Print every line below that comes at or after the line containing "Name | Cusip |", exactly as written.

═════ Given records

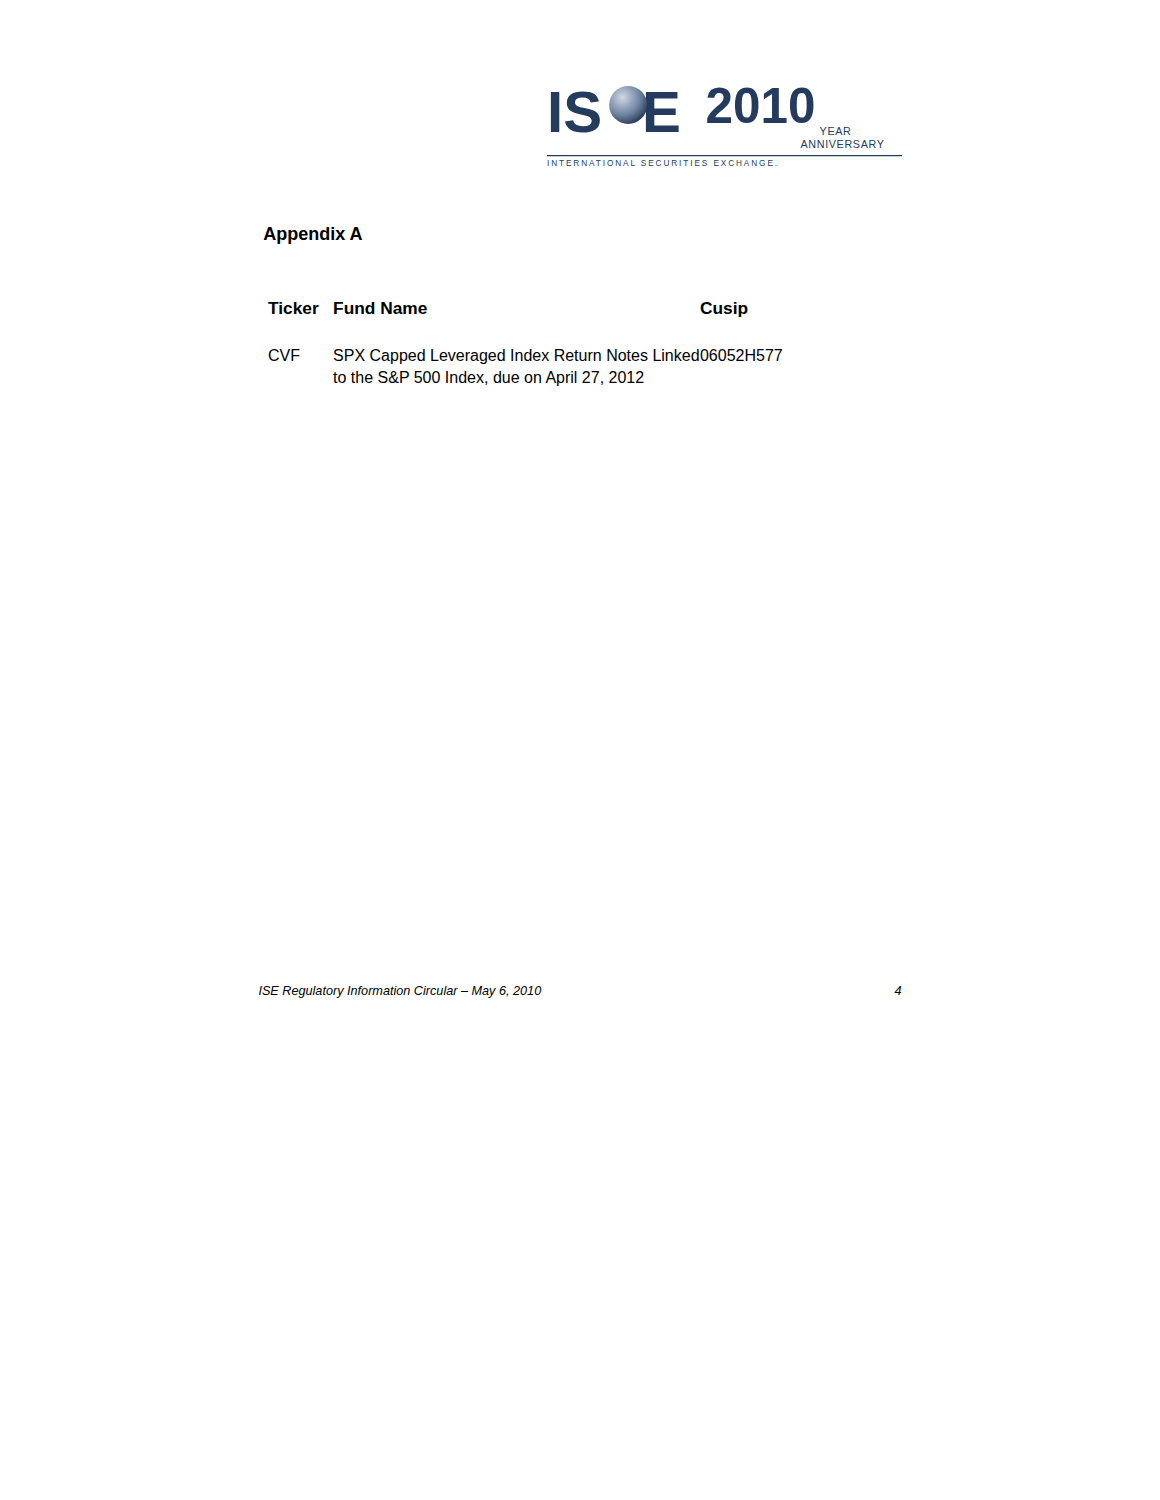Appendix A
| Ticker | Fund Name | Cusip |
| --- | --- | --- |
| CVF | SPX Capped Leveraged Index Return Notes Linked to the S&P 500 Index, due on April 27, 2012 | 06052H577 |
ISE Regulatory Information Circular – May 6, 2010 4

══════════

▶ **Task solution**
| Ticker | Fund Name | Cusip |
| --- | --- | --- |
| CVF | SPX Capped Leveraged Index Return Notes Linked to the S&P 500 Index, due on April 27, 2012 | 06052H577 |
ISE Regulatory Information Circular – May 6, 2010 4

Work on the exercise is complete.